Exercise objective: Recast the text read from each of the items below as a Markdown table with the columns "No." and "Line," giving each line its own numbered row. Leave out blank lines and the pictures.

Extracted records:

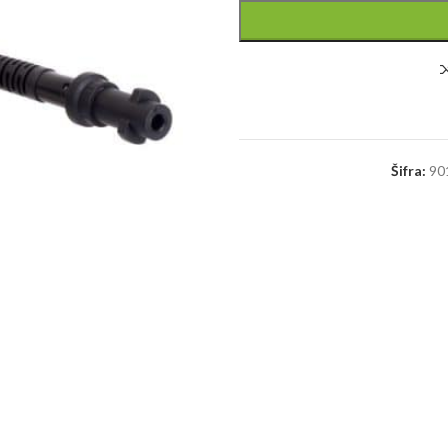
Šifra:
90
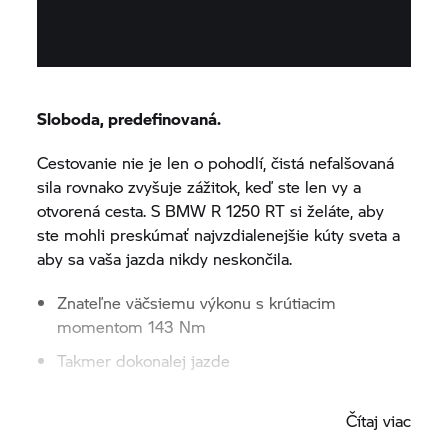
Sloboda, predefinovaná.
Cestovanie nie je len o pohodlí, čistá nefalšovaná
sila rovnako zvyšuje zážitok, keď ste len vy a
otvorená cesta. S BMW
R 1250 RT
si želáte, aby
ste mohli preskúmať najvzdialenejšie kúty sveta a
aby sa vaša jazda nikdy neskončila.
Znateľne väčsiemu výkonu s krútiacim
momentom 143 Nm
Takmer dokonalej jazde
Nehovoriac o 100 kW (136 k), s ktorými máte
Čítaj viac
dočinenia.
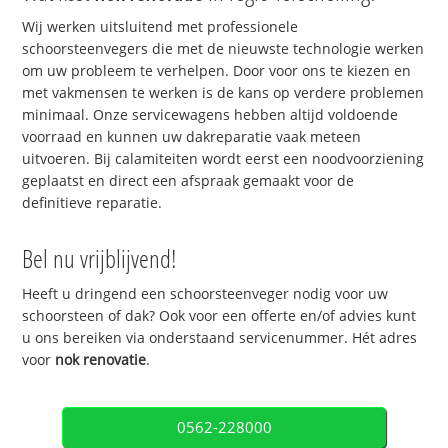
Wij werken uitsluitend met professionele
schoorsteenvegers die met de nieuwste technologie werken
om uw probleem te verhelpen. Door voor ons te kiezen en
met vakmensen te werken is de kans op verdere problemen
minimaal. Onze servicewagens hebben altijd voldoende
voorraad en kunnen uw dakreparatie vaak meteen
uitvoeren. Bij calamiteiten wordt eerst een noodvoorziening
geplaatst en direct een afspraak gemaakt voor de
definitieve reparatie.
Bel nu vrijblijvend!
Heeft u dringend een schoorsteenveger nodig voor uw
schoorsteen of dak? Ook voor een offerte en/of advies kunt
u ons bereiken via onderstaand servicenummer. Hét adres
voor
nok renovatie
.
0562-228000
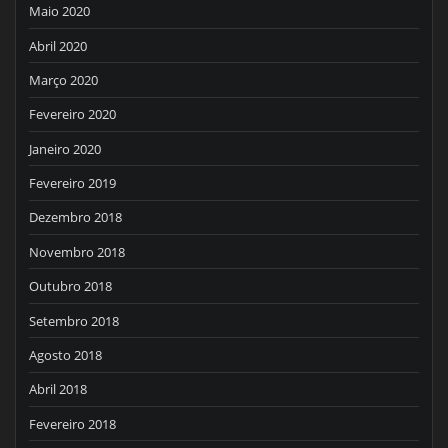
Maio 2020
Abril 2020
Março 2020
Fevereiro 2020
Janeiro 2020
Fevereiro 2019
Dezembro 2018
Novembro 2018
Outubro 2018
Setembro 2018
Agosto 2018
Abril 2018
Fevereiro 2018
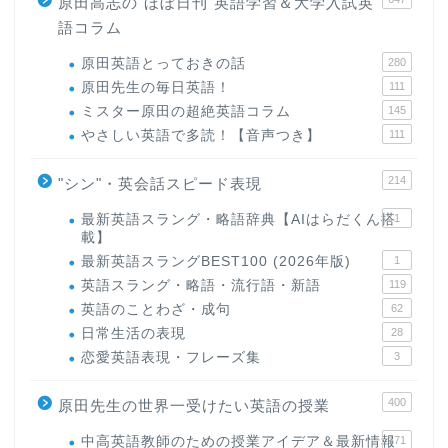
原田高志の"ほぼ日刊"英語学習＆大学入試英
語コラム
原田英語とっておきの話
280
原田先生の毎日英語！
111
ミスター原田の超絶英語コラム
145
やさしい英語で多読！【音声つき】
111
214
"シン"・英会話スピード表現
最新英語スラング・略語辞典【AIはらだくん搭
1
載】
最新英語スラングBEST100 (2026年版)
1
英語スラング・略語・流行語・新語
119
英語のことわざ・成句
62
日常生活の表現
28
恋愛英語表現・フレーズ集
3
400
原田先生の世界一受けたい英語の授業
中高英語教師のための授業アイデア＆最新情報
171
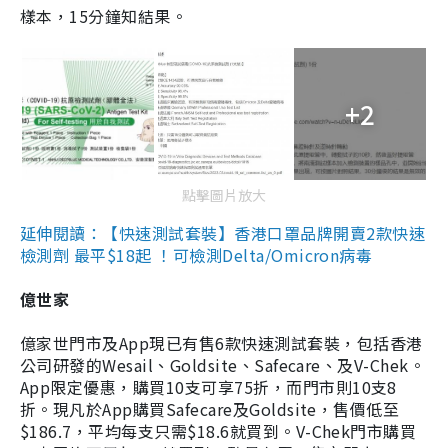
樣本，15分鐘知結果。
+2
點擊圖片放大
延伸閱讀：【快速測試套裝】香港口罩品牌開賣2款快速
檢測劑 最平$18起 ！可檢測Delta/Omicron病毒
億世家
億家世門市及App現已有售6款快速測試套裝，包括香港
公司研發的Wesail、Goldsite、Safecare、及V-Chek。
App限定優惠，購買10支可享75折，而門市則10支8
折。現凡於App購買Safecare及Goldsite，售價低至
$186.7，平均每支只需$18.6就買到。V-Chek門市購買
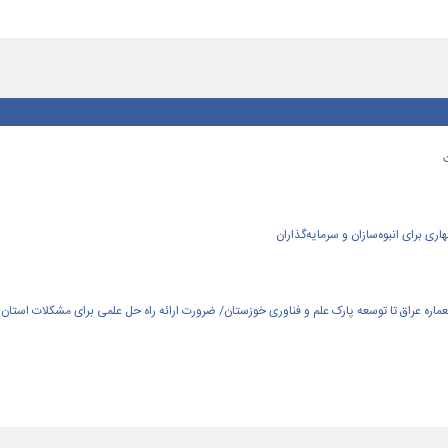
ی برای انبوه‌سازان و سرمایه‌گذاران
العماره عراق تا توسعه پارک علم و فناوری خوزستان/ ضرورت ارائه راه حل علمی برای مشکلات استان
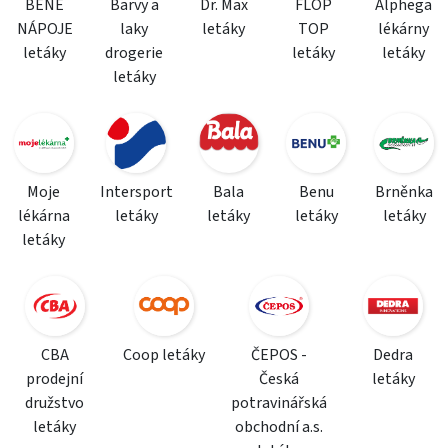
BENE
Barvy a
Dr. Max
FLOP
Alphega
NÁPOJE
laky
letáky
TOP
lékárny
letáky
drogerie
letáky
letáky
letáky
Moje
Intersport
Bala
Benu
Brněnka
lékárna
letáky
letáky
letáky
letáky
letáky
CBA
Coop letáky
ČEPOS -
Dedra
prodejní
Česká
letáky
družstvo
potravinářská
letáky
obchodní a.s.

Task response:
| No. | Line |
|---|---|
| 1 | Šifra: |
| 2 | 90 |
| 3 | Sloboda, predefinovaná. |
| 4 | Cestovanie nie je len o pohodlí, čistá nefalšovaná |
| 5 | sila rovnako zvyšuje zážitok, keď ste len vy a |
| 6 | otvorená cesta. S BMW |
| 7 | R 1250 RT |
| 8 | si želáte, aby |
| 9 | ste mohli preskúmať najvzdialenejšie kúty sveta a |
| 10 | aby sa vaša jazda nikdy neskončila. |
| 11 | Znateľne väčsiemu výkonu s krútiacim |
| 12 | momentom 143 Nm |
| 13 | Takmer dokonalej jazde |
| 14 | Nehovoriac o 100 kW (136 k), s ktorými máte |
| 15 | Čítaj viac |
| 16 | dočinenia. |
| 17 | Wij werken uitsluitend met professionele |
| 18 | schoorsteenvegers die met de nieuwste technologie werken |
| 19 | om uw probleem te verhelpen. Door voor ons te kiezen en |
| 20 | met vakmensen te werken is de kans op verdere problemen |
| 21 | minimaal. Onze servicewagens hebben altijd voldoende |
| 22 | voorraad en kunnen uw dakreparatie vaak meteen |
| 23 | uitvoeren. Bij calamiteiten wordt eerst een noodvoorziening |
| 24 | geplaatst en direct een afspraak gemaakt voor de |
| 25 | definitieve reparatie. |
| 26 | Bel nu vrijblijvend! |
| 27 | Heeft u dringend een schoorsteenveger nodig voor uw |
| 28 | schoorsteen of dak? Ook voor een offerte en/of advies kunt |
| 29 | u ons bereiken via onderstaand servicenummer. Hét adres |
| 30 | voor |
| 31 | nok renovatie |
| 32 | . |
| 33 | 0562-228000 |
| 34 | Maio 2020 |
| 35 | Abril 2020 |
| 36 | Março 2020 |
| 37 | Fevereiro 2020 |
| 38 | Janeiro 2020 |
| 39 | Fevereiro 2019 |
| 40 | Dezembro 2018 |
| 41 | Novembro 2018 |
| 42 | Outubro 2018 |
| 43 | Setembro 2018 |
| 44 | Agosto 2018 |
| 45 | Abril 2018 |
| 46 | Fevereiro 2018 |
| 47 | 原田高志の"ほぼ日刊"英語学習＆大学入試英 |
| 48 | 語コラム |
| 49 | 原田英語とっておきの話 |
| 50 | 280 |
| 51 | 原田先生の毎日英語！ |
| 52 | 111 |
| 53 | ミスター原田の超絶英語コラム |
| 54 | 145 |
| 55 | やさしい英語で多読！【音声つき】 |
| 56 | 111 |
| 57 | 214 |
| 58 | "シン"・英会話スピード表現 |
| 59 | 最新英語スラング・略語辞典【AIはらだくん搭 |
| 60 | 1 |
| 61 | 載】 |
| 62 | 最新英語スラングBEST100 (2026年版) |
| 63 | 1 |
| 64 | 英語スラング・略語・流行語・新語 |
| 65 | 119 |
| 66 | 英語のことわざ・成句 |
| 67 | 62 |
| 68 | 日常生活の表現 |
| 69 | 28 |
| 70 | 恋愛英語表現・フレーズ集 |
| 71 | 3 |
| 72 | 400 |
| 73 | 原田先生の世界一受けたい英語の授業 |
| 74 | 中高英語教師のための授業アイデア＆最新情報 |
| 75 | 171 |
| 76 | 樣本，15分鐘知結果。 |
| 77 | +2 |
| 78 | 點擊圖片放大 |
| 79 | 延伸閱讀：【快速測試套裝】香港口罩品牌開賣2款快速 |
| 80 | 檢測劑 最平$18起 ！可檢測Delta/Omicron病毒 |
| 81 | 億世家 |
| 82 | 億家世門市及App現已有售6款快速測試套裝，包括香港 |
| 83 | 公司研發的Wesail、Goldsite、Safecare、及V-Chek。 |
| 84 | App限定優惠，購買10支可享75折，而門市則10支8 |
| 85 | 折。現凡於App購買Safecare及Goldsite，售價低至 |
| 86 | $186.7，平均每支只需$18.6就買到。V-Chek門市購買 |
| 87 | ی برای انبوه‌سازان و سرمایه‌گذاران |
| 88 | العماره عراق تا توسعه پارک علم و فناوری خوزستان/ ضرورت ارائه راه حل علمی برای مشکلات استان |
| 89 | BENE |
| 90 | Barvy a |
| 91 | Dr. Max |
| 92 | FLOP |
| 93 | Alphega |
| 94 | NÁPOJE |
| 95 | laky |
| 96 | letáky |
| 97 | TOP |
| 98 | lékárny |
| 99 | letáky |
| 100 | drogerie |
| 101 | letáky |
| 102 | letáky |
| 103 | letáky |
| 104 | Moje |
| 105 | Intersport |
| 106 | Bala |
| 107 | Benu |
| 108 | Brněnka |
| 109 | lékárna |
| 110 | letáky |
| 111 | letáky |
| 112 | letáky |
| 113 | letáky |
| 114 | letáky |
| 115 | CBA |
| 116 | Coop letáky |
| 117 | ČEPOS - |
| 118 | Dedra |
| 119 | prodejní |
| 120 | Česká |
| 121 | letáky |
| 122 | družstvo |
| 123 | potravinářská |
| 124 | letáky |
| 125 | obchodní a.s. |